Judge sees danger of escape
Assange’s release denied

Whistleblower Julian Assange has been in custody for 15 months. After the rejection of an extradition request, the Wikileaks founder hopes to be released on bail. A court in London decides against it: Assange remains in the maximum security prison.

Wikileaks founder Julian Assange remains in custody in the UK. A court in London denied the defense’s motion to release the 49-year-old on bail. On Monday, the same judge rejected a US extradition request against Assange.

Vanessa Baraitser had based her first decision on Assange’s mental health and the prison conditions that would await him in the United States. It is to be expected that he will commit suicide in solitary confinement. Now she said Assange could be treated well in the maximum security Belmarsh Prison. In addition, there is a risk that Assange will try to escape, as in the past.

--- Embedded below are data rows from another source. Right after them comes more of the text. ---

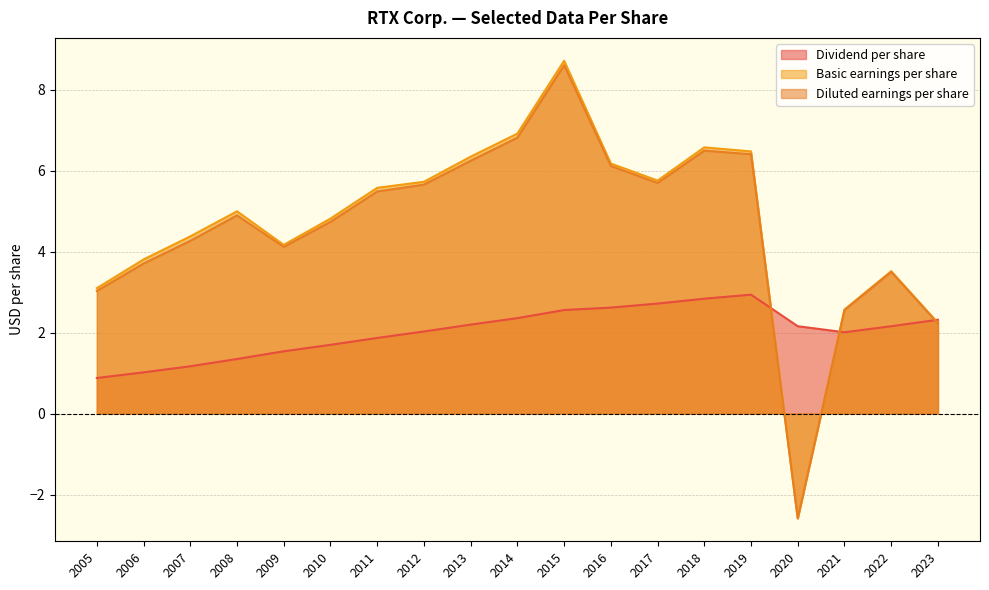

How many lines are shown in the chart?

3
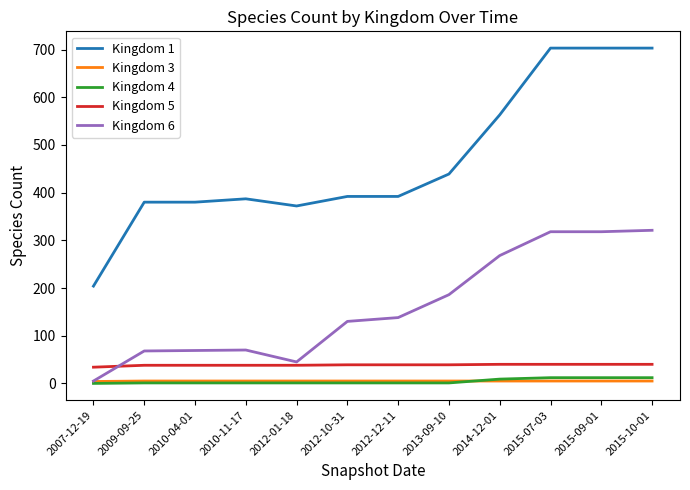

Which series has the largest total across all categories?

Kingdom 1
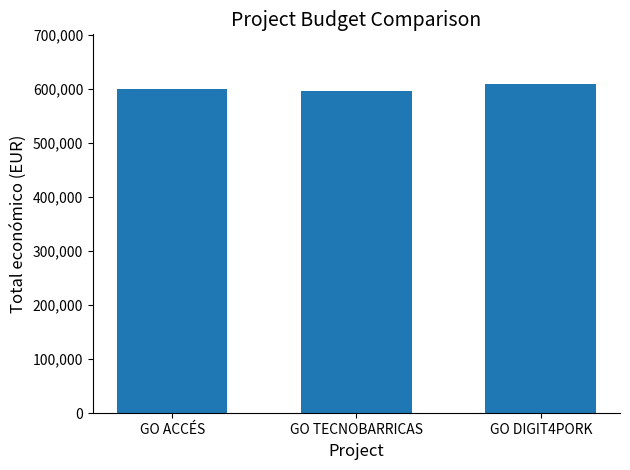

How many values are between 596384 and 609206?

3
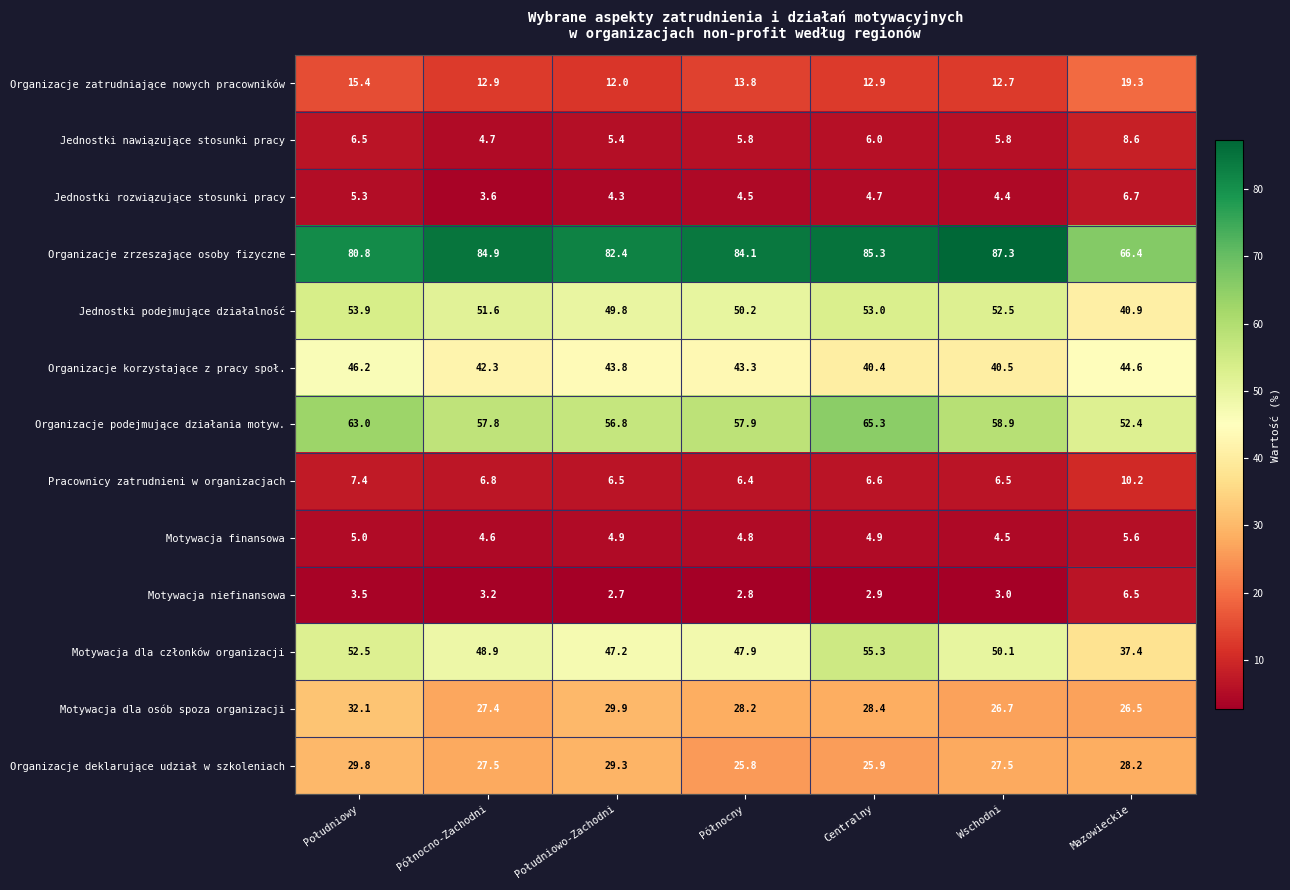

Which category has the highest value in the Organizacje zatrudniające nowych pracowników series?

Mazowieckie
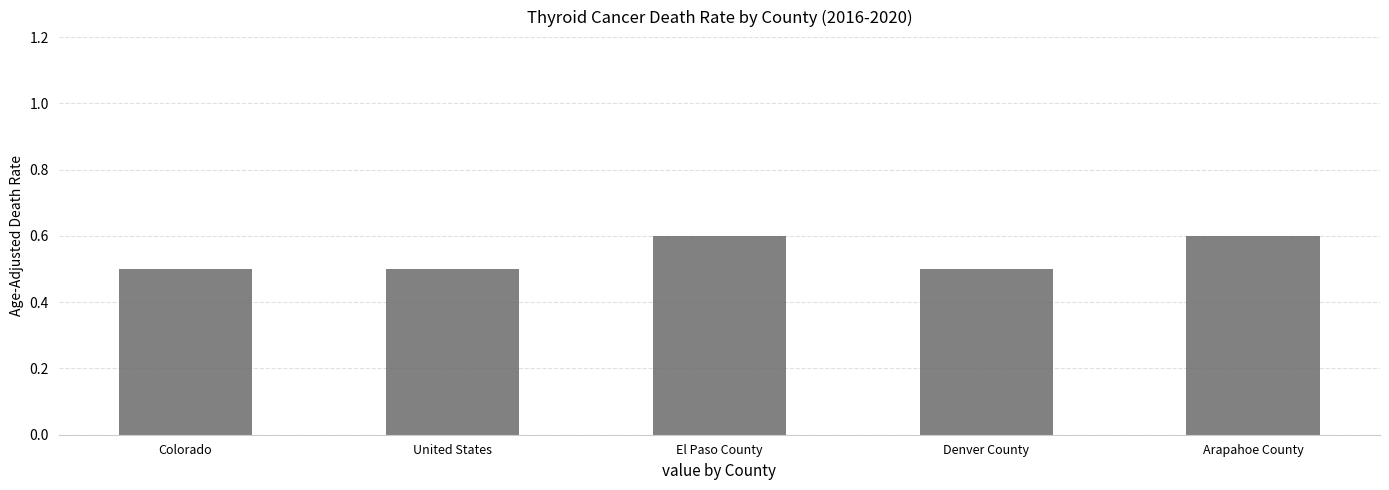

Reading left to right, transcribe all the data shown in this chart.

0.5	0.5	0.6	0.5	0.6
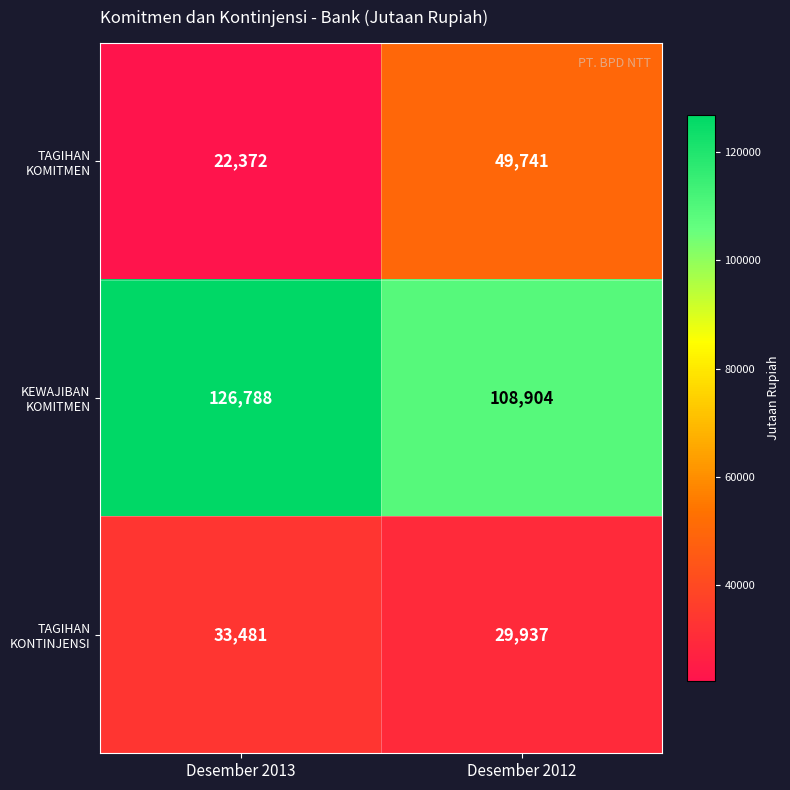

How many categories are shown in the chart?

2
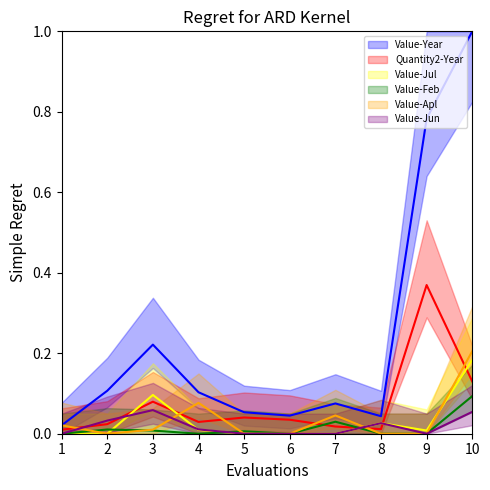

List the labels in order of Value-Year value, smallest first.

1, 8, 6, 5, 7, 4, 2, 3, 9, 10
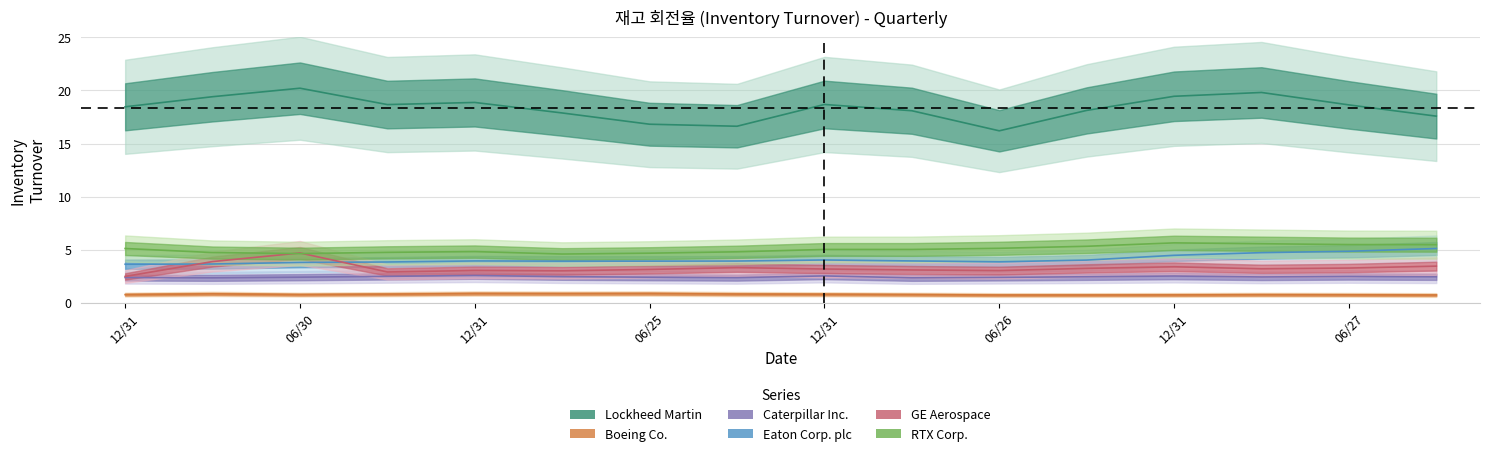

Reading right to left, list all the values displayed in this chart.

Lockheed Martin: 17.6	18.6	19.8	19.4	18.1	16.2	18.1	18.7	16.6	16.8	17.9	18.9	18.7	20.2	19.4	18.5
Boeing Co.: 0.7	0.8	0.8	0.8	0.7	0.7	0.8	0.8	0.8	0.9	0.9	0.9	0.8	0.8	0.8	0.8
Caterpillar Inc.: 2.5	2.5	2.4	2.5	2.5	2.4	2.4	2.5	2.4	2.4	2.5	2.6	2.5	2.4	2.4	2.4
Eaton Corp. plc: 5.1	4.9	4.7	4.5	4.0	3.9	4.0	4.0	3.9	3.9	3.9	4.0	3.9	3.8	3.7	3.6
GE Aerospace: 3.5	3.3	3.2	3.4	3.2	3.0	3.1	3.2	3.3	3.1	3.0	3.0	2.9	4.7	3.9	2.5
RTX Corp.: 5.5	5.5	5.6	5.7	5.3	5.1	5.0	5.0	4.8	4.7	4.6	4.8	4.8	4.6	4.7	5.1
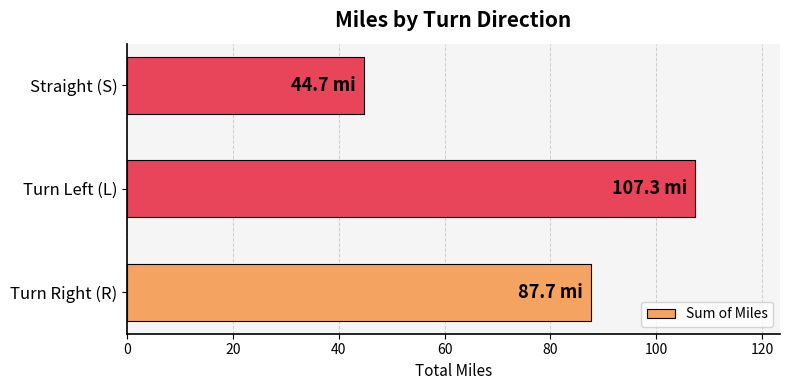

How many data points does each series have?

3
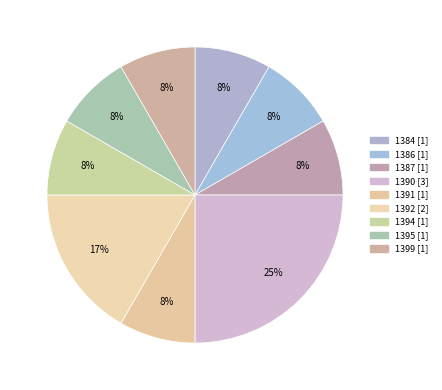

To the nearest percent, what percentage of the pie is 1391?

8%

Assange had evaded prosecution at the Ecuadorian embassy in London for nearly seven years. An appeal can still be lodged against the judgment – as well as against the new decision. The US judiciary accuses Assange of stealing and publishing secret material from US military operations in Iraq and Afghanistan together with whistleblower Chelsea Manning – then Bradley Manning. He put the lives of US informants in danger. His supporters, however, consider him an investigative journalist who has brought war crimes to light.

The journalists’ organization Reporters Without Borders no longer sees great chances of success for the US justice system. “It is very unlikely that a US appointment will be successful,” said the organization’s London representative, Rebecca Vincent, of the German Press Agency. “I don’t see what new arguments the lawyers could bring up in court.” She hopes US President-elect Joe Biden will be able to settle Assange’s prosecution when he takes office. Biden is slated to be sworn in on January 20th in the US, ending Donald Trump’s era.

The UN Special Rapporteur on Torture, Nils Melzer, warned of a precedent “denying investigative journalists the protection of the freedom of the press and paving the way for their prosecution on charges of espionage”. Monday’s verdict is dangerous. It is only a question of whether Assange is fit enough to endure the prison conditions in the USA, said Melzer according to a statement.